═══ Data supplied ═══
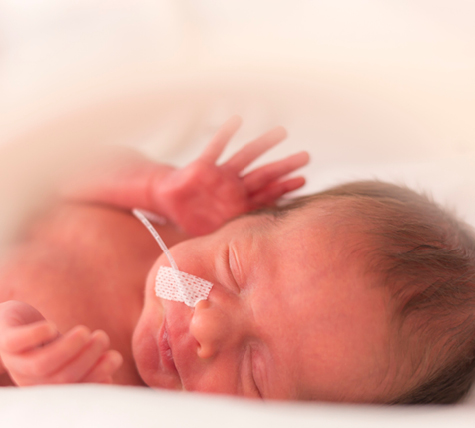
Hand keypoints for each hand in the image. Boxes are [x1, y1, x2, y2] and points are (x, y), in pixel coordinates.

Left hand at [0, 301, 121, 385]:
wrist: (5, 324)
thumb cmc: (43, 342)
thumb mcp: (64, 355)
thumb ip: (83, 366)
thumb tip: (108, 382)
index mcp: (45, 386)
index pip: (72, 388)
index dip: (96, 375)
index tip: (115, 357)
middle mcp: (28, 378)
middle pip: (60, 377)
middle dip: (87, 358)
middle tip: (103, 337)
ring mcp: (13, 359)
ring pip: (40, 364)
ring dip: (67, 348)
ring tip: (85, 331)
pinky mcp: (3, 337)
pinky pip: (15, 342)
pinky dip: (35, 335)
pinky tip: (51, 326)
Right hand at [154, 116, 308, 234]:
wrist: (168, 201)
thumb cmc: (195, 217)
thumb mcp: (214, 234)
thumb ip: (231, 241)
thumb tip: (252, 260)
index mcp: (238, 204)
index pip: (266, 195)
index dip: (284, 189)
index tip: (303, 182)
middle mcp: (233, 187)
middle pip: (264, 175)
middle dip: (284, 167)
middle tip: (305, 157)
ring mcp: (220, 176)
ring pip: (245, 157)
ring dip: (263, 146)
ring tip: (282, 133)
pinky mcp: (203, 168)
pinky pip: (214, 149)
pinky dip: (225, 135)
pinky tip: (237, 121)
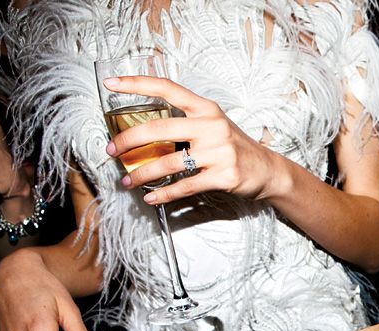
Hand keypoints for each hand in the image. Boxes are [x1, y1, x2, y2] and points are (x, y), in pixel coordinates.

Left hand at [102, 75, 279, 204]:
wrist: (267, 170)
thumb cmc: (235, 147)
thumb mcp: (214, 125)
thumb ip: (186, 123)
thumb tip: (148, 133)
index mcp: (206, 108)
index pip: (167, 88)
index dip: (137, 84)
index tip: (112, 84)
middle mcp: (211, 126)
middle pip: (158, 129)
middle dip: (129, 141)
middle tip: (112, 150)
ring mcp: (218, 152)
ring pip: (168, 162)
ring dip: (142, 174)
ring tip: (127, 180)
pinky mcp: (222, 176)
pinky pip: (184, 186)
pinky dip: (164, 194)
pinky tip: (151, 198)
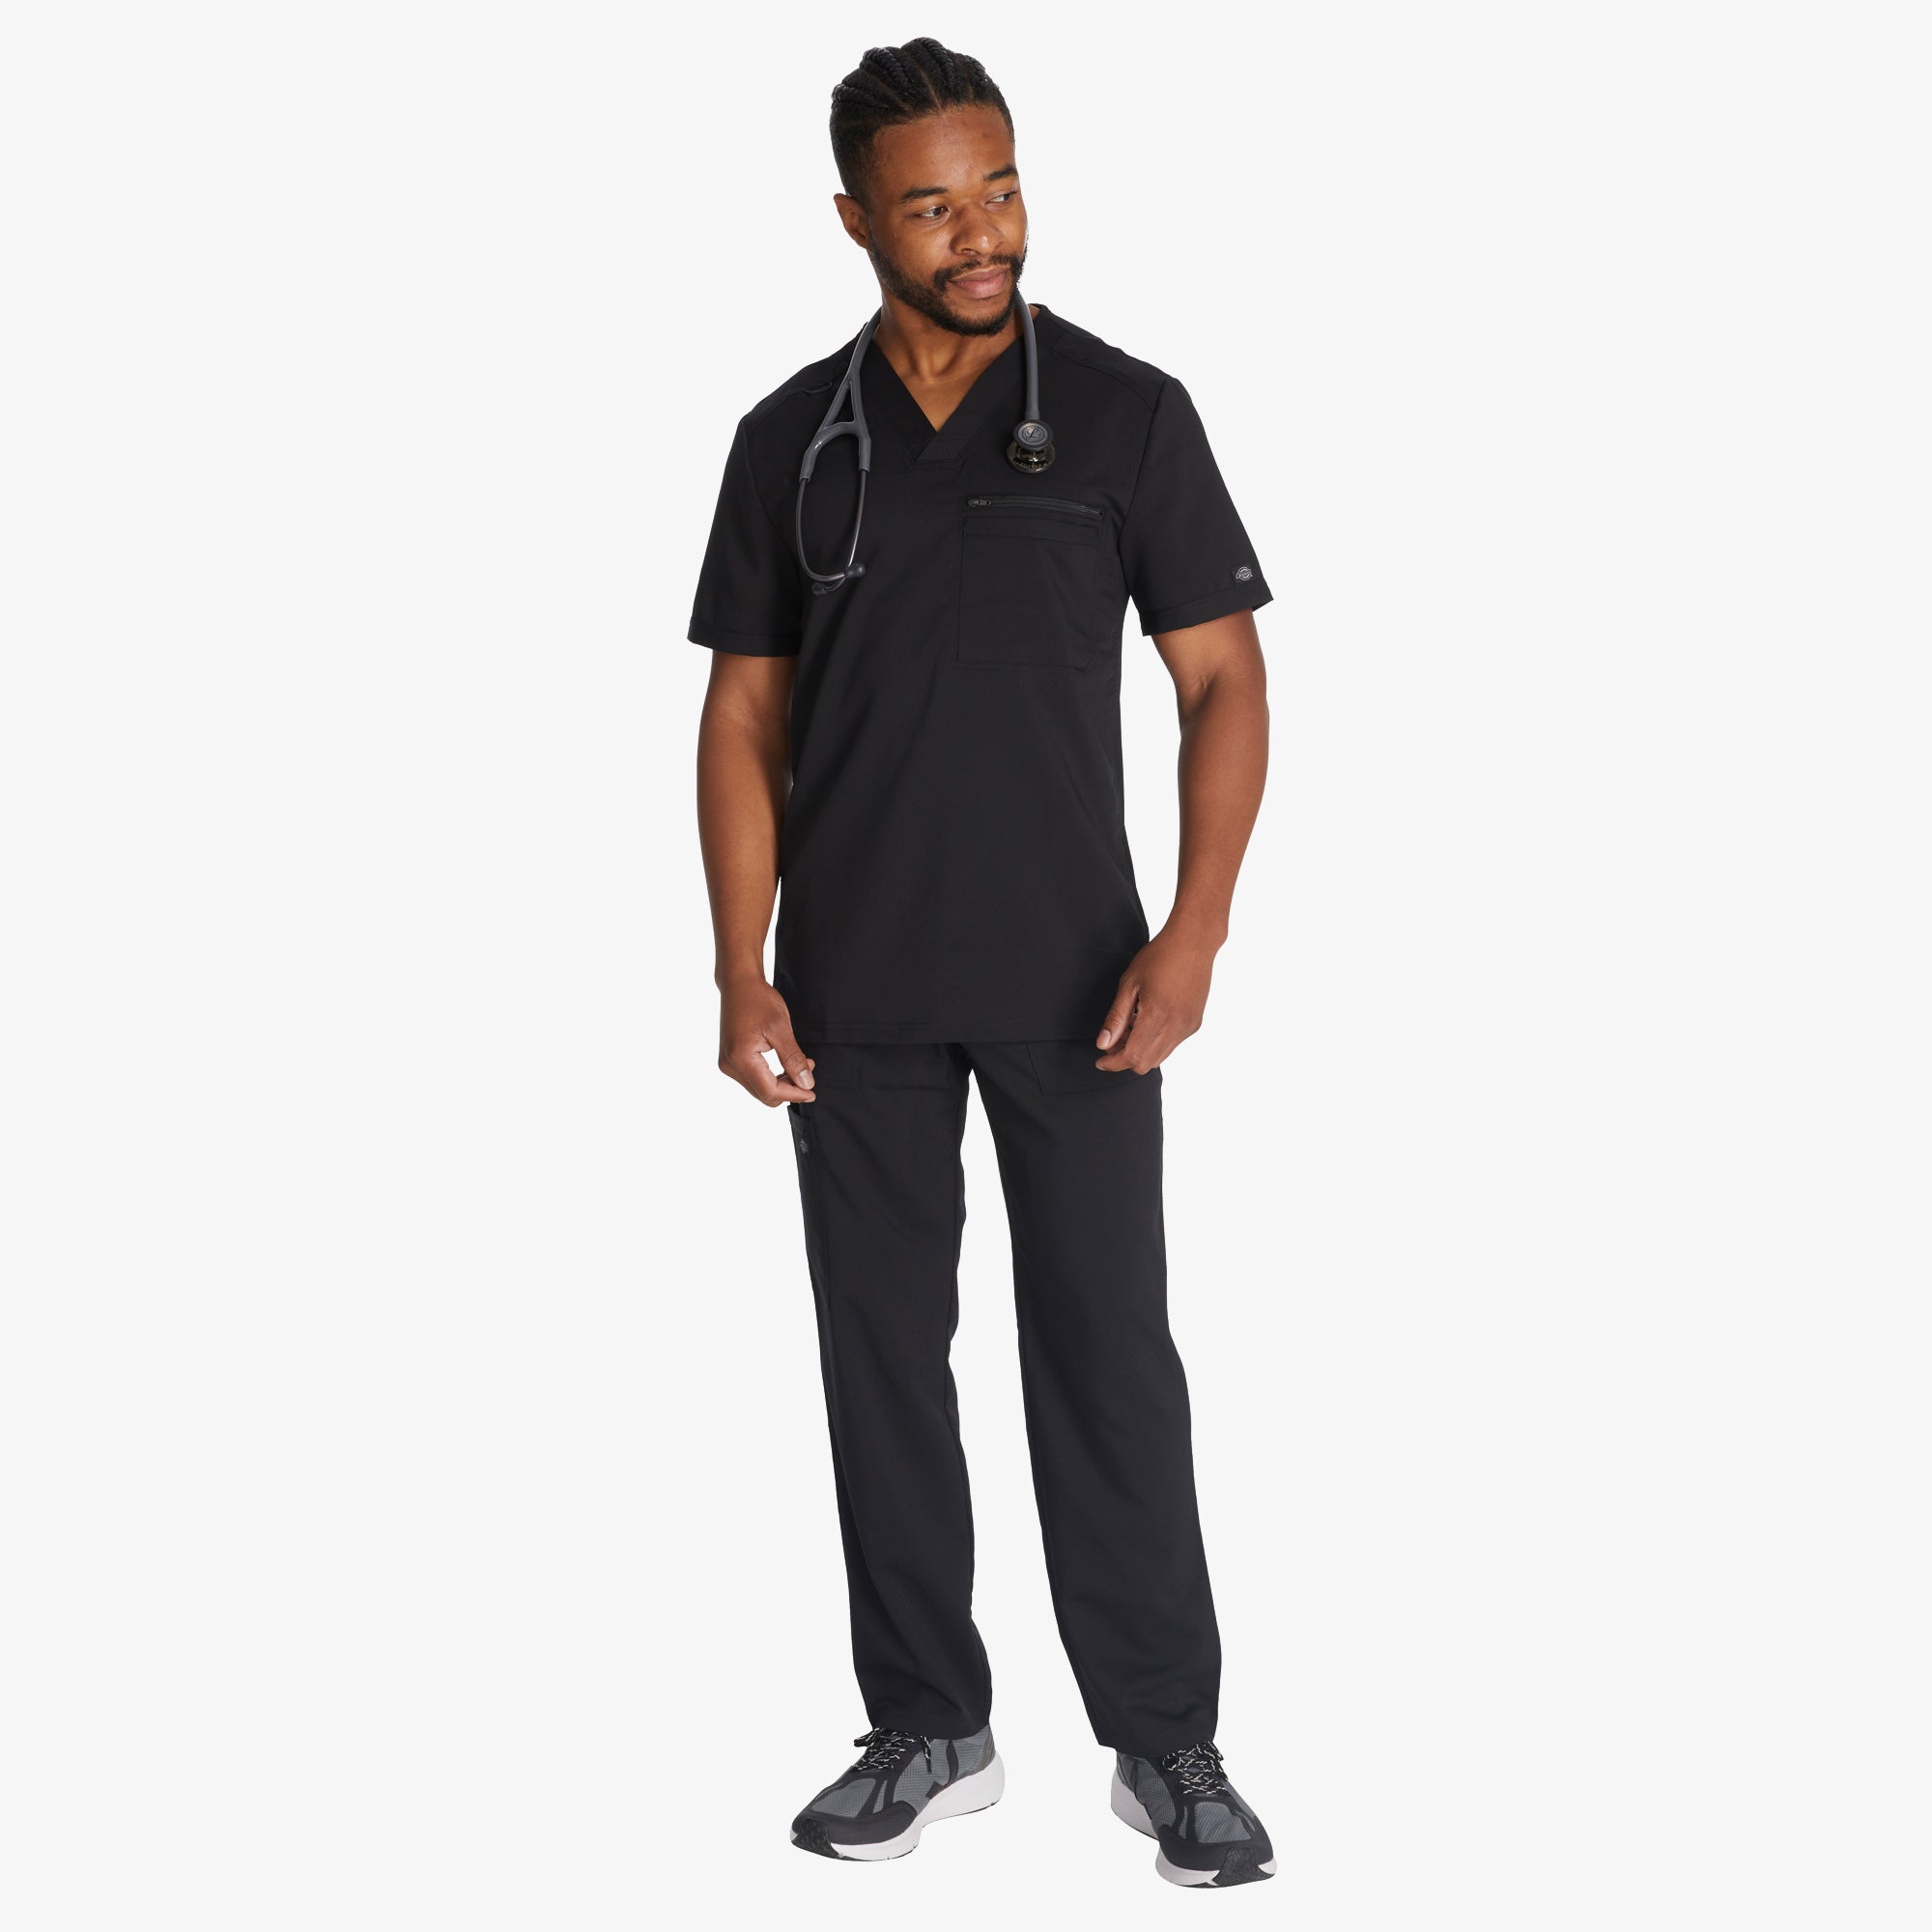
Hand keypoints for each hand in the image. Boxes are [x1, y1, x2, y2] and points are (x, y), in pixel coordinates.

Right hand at [717, 977, 816, 1105]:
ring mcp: (727, 1063)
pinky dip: (770, 1077)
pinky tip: (785, 1064)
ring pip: (759, 1089)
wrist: (739, 983)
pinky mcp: (730, 1060)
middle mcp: (730, 1065)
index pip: (770, 1091)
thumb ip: (793, 1059)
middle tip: (809, 1073)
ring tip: (801, 1066)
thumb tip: (806, 1084)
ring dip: (781, 1083)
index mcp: (741, 1058)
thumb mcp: (781, 1028)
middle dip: (789, 1089)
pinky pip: (753, 1078)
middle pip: (764, 1094)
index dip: (794, 1094)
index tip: (812, 1092)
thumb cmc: (758, 1000)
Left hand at [1094, 927, 1217, 1073]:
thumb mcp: (1129, 984)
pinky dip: (1155, 1042)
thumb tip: (1103, 1044)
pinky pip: (1171, 1045)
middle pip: (1145, 1064)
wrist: (1193, 942)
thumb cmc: (1159, 956)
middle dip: (1124, 1058)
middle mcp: (1176, 1026)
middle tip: (1112, 1040)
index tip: (1100, 1060)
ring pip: (1159, 1057)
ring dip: (1140, 1051)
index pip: (1132, 1057)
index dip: (1113, 1063)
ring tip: (1130, 1027)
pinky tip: (1147, 1021)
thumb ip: (1116, 1017)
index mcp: (1157, 1016)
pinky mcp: (1194, 1023)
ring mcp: (1188, 1026)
═══
What to do:
Could you write out the records again exactly, without any of their pictures?

Exercise solution:
Hand keypoints for each hand in the image. Boxes are [x1, y1, x2, y2] and points are (x, y), in pixel coordinates.

Left hand at [0, 301, 121, 385]:
wrist: (5, 324)
thumb cmc: (43, 342)
thumb mcp: (64, 355)
thumb ip: (83, 366)
thumb tip: (108, 382)
index mcp: (45, 386)
index pip: (72, 388)
index dip: (96, 375)
index tip: (115, 357)
middle mcp: (28, 378)
middle pip: (60, 377)
middle dip: (87, 358)
middle tip: (103, 337)
ring mcp: (13, 359)
ring pip: (40, 364)
ring dip: (67, 348)
ring tip: (85, 331)
pinky mcp: (3, 337)
pinky pip: (15, 342)
pinky dip: (35, 335)
pinky tip: (51, 326)
Right hand at [154, 116, 308, 234]:
wrist: (168, 201)
thumb cmc: (195, 217)
thumb mcp: (214, 234)
thumb ip: (231, 241)
thumb tip: (252, 260)
index mcp: (238, 204)
index pip: (266, 195)
index dip: (284, 189)
index tip: (303, 182)
middle mcp: (233, 187)
middle pip: (264, 175)
middle dip: (284, 167)
middle tip: (305, 157)
ring mcp: (220, 176)
ring pip: (245, 157)
ring dip: (263, 146)
ring tip: (282, 133)
pinky mcp: (203, 168)
pinky pip: (214, 149)
pinky dip: (225, 135)
pinky tip: (237, 121)
Hand keypoints for each hand in the image. Boxes are [x1, y1, x2, y2] and points are (x, y), in pixel coordinates.

Left hand at [102, 75, 279, 204]:
wrist: (267, 170)
thumb cmc: (235, 147)
thumb mcp: (214, 125)
thumb ip: (186, 123)
thumb tip: (148, 133)
index mcp: (206, 108)
index pip: (167, 88)
index dip: (137, 84)
index tip: (112, 84)
middle mcp: (211, 126)
middle pip: (158, 129)
middle dip: (129, 141)
middle tip: (112, 150)
ring mcp: (218, 152)
ring pip: (168, 162)
ring dip: (142, 174)
ring tip: (127, 180)
pinky mcp: (222, 176)
pinky pip: (184, 186)
pinky dip: (164, 194)
pinky tip: (151, 198)
Hand keypoints for each hand in the image. Boxes are [x1, y1, x2, y2] and points are (x, y), in pixel coordinates.

Right hand at [717, 977, 816, 1105]:
ring mcp: (727, 1063)
pinky dip: (770, 1077)
pinky tip: (785, 1064)
ring pip: (759, 1089)
wrist: (739, 983)
pinky mcp: (730, 1060)
middle mcp: (730, 1065)
index pip: (770, 1091)
thumb ip: (793, 1059)
middle tip: (809, 1073)
ring tip: (801, 1066)
thumb tip: (806, 1084)
ring dip: (781, 1083)
index mcp: (741, 1058)
thumb mcp: (781, 1028)
middle dip: (789, 1089)
pinky pip: (753, 1078)
middle pip: (764, 1094)
index dip: (794, 1094)
index tip: (812, 1092)
thumb cmc: (758, 1000)
Left hand at [1094, 927, 1217, 1073]:
thumb mcp: (1129, 984)
pinky dip: (1155, 1042)
thumb tip: (1103, 1044)
pinky pip: (1171, 1045)
middle pip: (1145, 1064)
wrist: (1193, 942)
thumb cmc: (1159, 956)
middle dip: (1124, 1058)
middle mcp: (1176, 1026)
middle tip: (1112, 1040)
index tip: (1100, 1060)
ring pip: (1159, 1057)
ring dip: (1140, 1051)
index pip: (1132, 1057)
index dip: (1113, 1063)
ring tip: (1130, 1027)
pinky tip: (1147, 1021)
thumb ip: (1116, 1017)
index mcp: (1157, 1016)
pinky mcp: (1194, 1023)
ring mcp: (1188, 1026)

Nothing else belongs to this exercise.